7. KIYAMETİN 1492 SENESİNDE BEKLENMESİ; NUH=KOLOMB’UN FİLOSUNUN OKYANUSA ÇIKMASI VE KUTSAL KİTAP VAHİY KEHANETİNİN ZAMANI İLE UYUŞMAKTADIR

Kolomb’un filosunun Amerika’yı fethetmek üzere 1492 senesinde, yani “kıyamet”in o devirde tam beklendiği senede yola koyulduğunu hatırlatalım. Bkz. “Rus-Orda Tarafından Amerika’nın İskân ve İhya Edilmesi”, bölüm 6. Vahiy Kıyamet gününü, bir felaketi, Eski Dünya’nın sonunu ve Yeni Dünya’nın başlangıcını tasvir ettiği için, zaman açısından üç önemli olayın yakınlığını keşfediyoruz:

1) Kolomb=Nuh’un seferinin 1492 senesindeki başlangıcı,

2) 1492 senesindeki “kıyamet”,

3) Kutsal Kitap Vahiyi’nin zamanı, en erken 1486 senesi.

Vahiy’in Skaliger tarihinde, Vahiy’in uzun zaman boyunca, yani güya I-II. yüzyıllardan XV. yüzyıla kadar çok dikkat çekmeden gölgedeymiş gibi kalması ilginçtir [623], s.8-10. Ama XV. yüzyılın sonu geldi çattı. Ve Skaliger tarihi için Vahiy ansızın herkesin ilgi odağı oluyor, XV-XVI. yüzyıllardaki toplum hayatında son derece önemli yer tutuyor. Fikrimize göre burada her şey açıktır. Aslında “önceki Karanlık çağlar” diye bir şey yoktu. Vahiy, Osmanlı=Atamanlar’ın tekrar (XIV. yüzyılda olup biten büyük = “Moğol” istilasından sonra) dünyayı fethetmelerini anlatan bir kitap olarak XV. yüzyılın sonunda, en erken 1486 senesinde yaratılmıştır.

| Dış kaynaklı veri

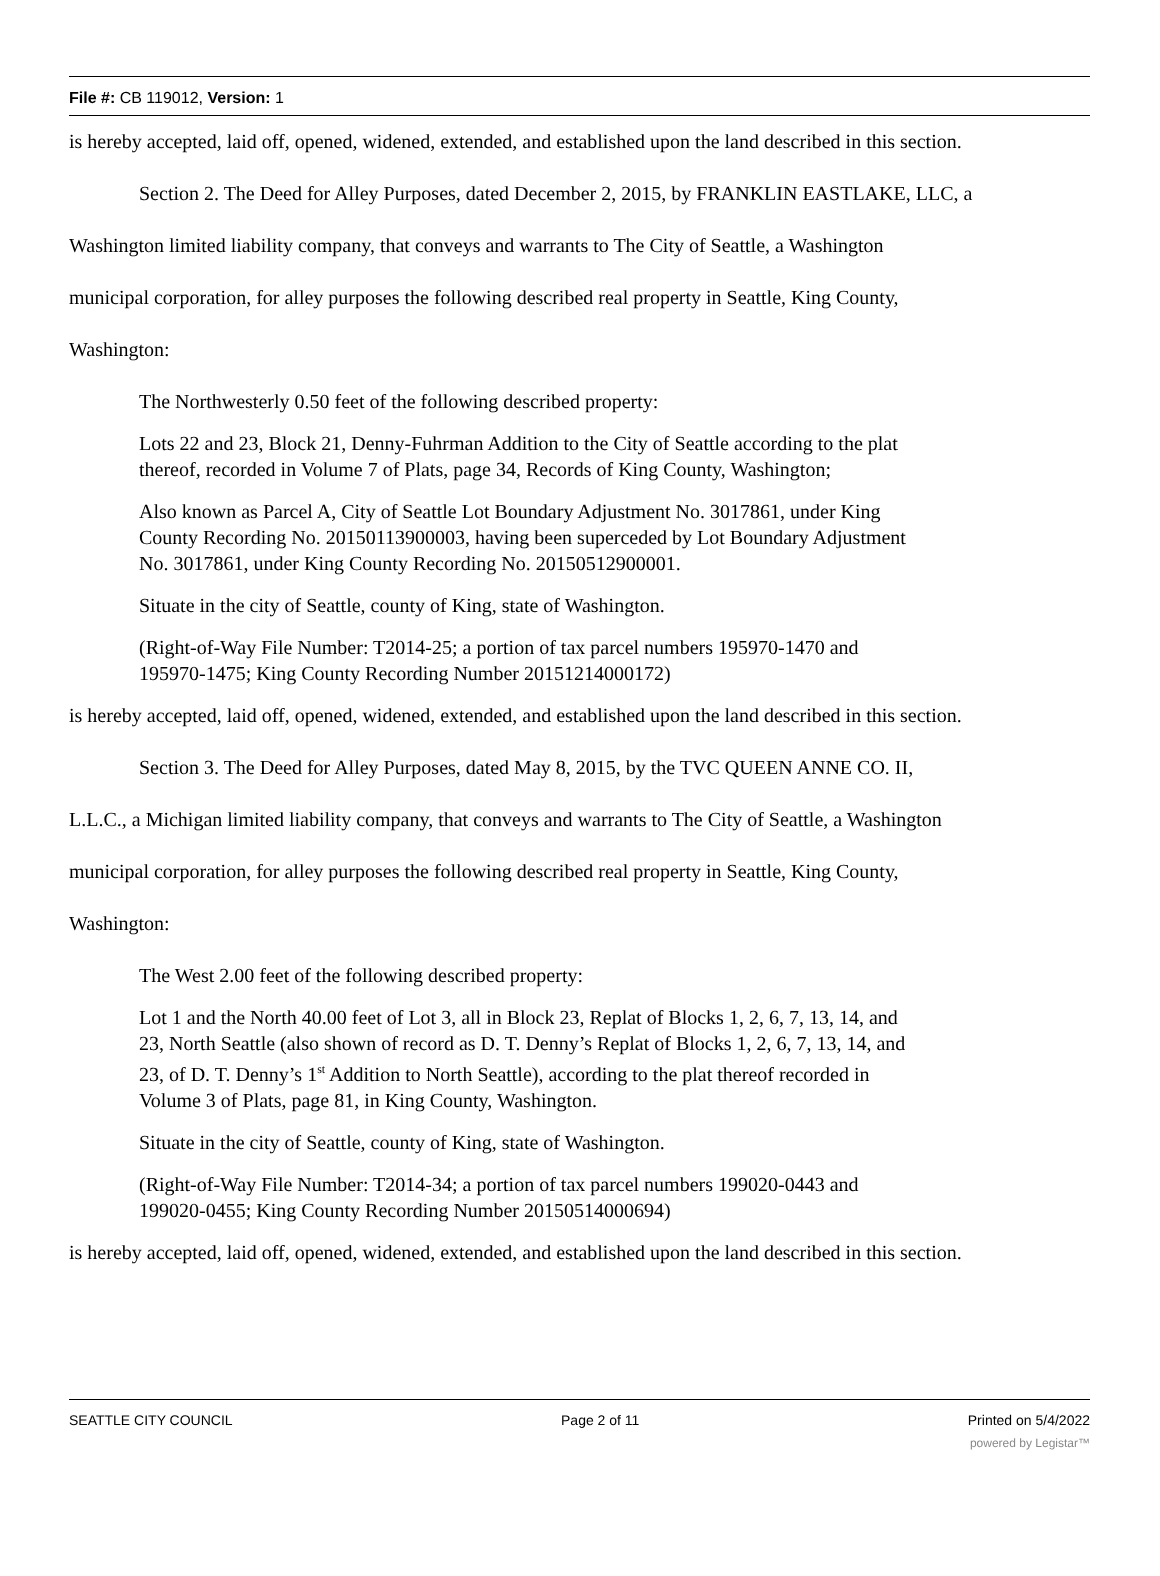File #: CB 119012, Version: 1
is hereby accepted, laid off, opened, widened, extended, and established upon the land described in this section.
Section 2. The Deed for Alley Purposes, dated December 2, 2015, by FRANKLIN EASTLAKE, LLC, a
Washington limited liability company, that conveys and warrants to The City of Seattle, a Washington
municipal corporation, for alley purposes the following described real property in Seattle, King County,
Washington:
The Northwesterly 0.50 feet of the following described property:
Lots 22 and 23, Block 21, Denny-Fuhrman Addition to the City of Seattle according to the plat
thereof, recorded in Volume 7 of Plats, page 34, Records of King County, Washington;
Also known as Parcel A, City of Seattle Lot Boundary Adjustment No. 3017861, under King
County Recording No. 20150113900003, having been superceded by Lot Boundary Adjustment
No. 3017861, under King County Recording No. 20150512900001.
Situate in the city of Seattle, county of King, state of Washington.
(Right-of-Way File Number: T2014-25; a portion of tax parcel numbers 195970-1470 and
195970-1475; King County Recording Number 20151214000172)
is hereby accepted, laid off, opened, widened, extended, and established upon the land described in this section.
Section 3. The Deed for Alley Purposes, dated May 8, 2015, by the TVC QUEEN ANNE CO. II,
L.L.C., a Michigan limited liability company, that conveys and warrants to The City of Seattle, a Washington
municipal corporation, for alley purposes the following described real property in Seattle, King County,
Washington:
The West 2.00 feet of the following described property:
Lot 1 and the North 40.00 feet of Lot 3, all in Block 23, Replat of Blocks 1, 2, 6, 7, 13, 14, and
23, North Seattle (also shown of record as D. T. Denny’s Replat of Blocks 1, 2, 6, 7, 13, 14, and
23, of D. T. Denny’s 1<sup>st</sup> Addition to North Seattle), according to the plat thereof recorded in
Volume 3 of Plats, page 81, in King County, Washington.
Situate in the city of Seattle, county of King, state of Washington.
(Right-of-Way File Number: T2014-34; a portion of tax parcel numbers 199020-0443 and
199020-0455; King County Recording Number 20150514000694)
is hereby accepted, laid off, opened, widened, extended, and established upon the land described in this section.
SEATTLE CITY COUNCIL Page 2 of 11 Printed on 5/4/2022
powered by Legistar™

Tarihçiler şunu bildirmekteler: <<Vahiy’e ve onu hazırlayana karşı ilginin yeni artması, yedinci bin sene yaklaştığı için XV. YÜZYILIN SONUNA DÜŞMEKTEDİR. Kıyametin beklenmesi Ortodoks ve Batı dünyasında pek çok tartışmaya yol açmıştır. Moskova’da 1492 senesi (! – Yaz.) civarında ve biraz daha sonraları bununla ilgili olarak bir sürü eser yaratılmıştır. Aralarında Moskova Uspenskiy Katedrali’ndeki muazzam “Vahiy” ikonu bulunmaktadır... Batı Avrupa’da XV. yüzyılın sonu, Albrecht Dürer’in 1498 senesinde (yani Vahiy’in 1486 senesi olarak tarihlenen astronomik horoskopundan 12 sene sonra) yarattığı Vahiy konulu 15 gravür yaprağı ile kutlanmıştır. Daha sonra bu baskı 1511 senesinde yeniden çıkarılmıştır ve Lüter’in, resimlerinin hazırlanmasına çok ünlü ressamların da katıldığı Vahiyi’nin yanı sıra sonraki birçok baskılı kitaba ve yaprağa tesir etmiştir... Vahiy konusu XVI. yüzyılda ve hatta daha sonraki dönemlerde sarmaşıkları, bir dizi Brüksel halısını vs. süslemek için seçilmiştir.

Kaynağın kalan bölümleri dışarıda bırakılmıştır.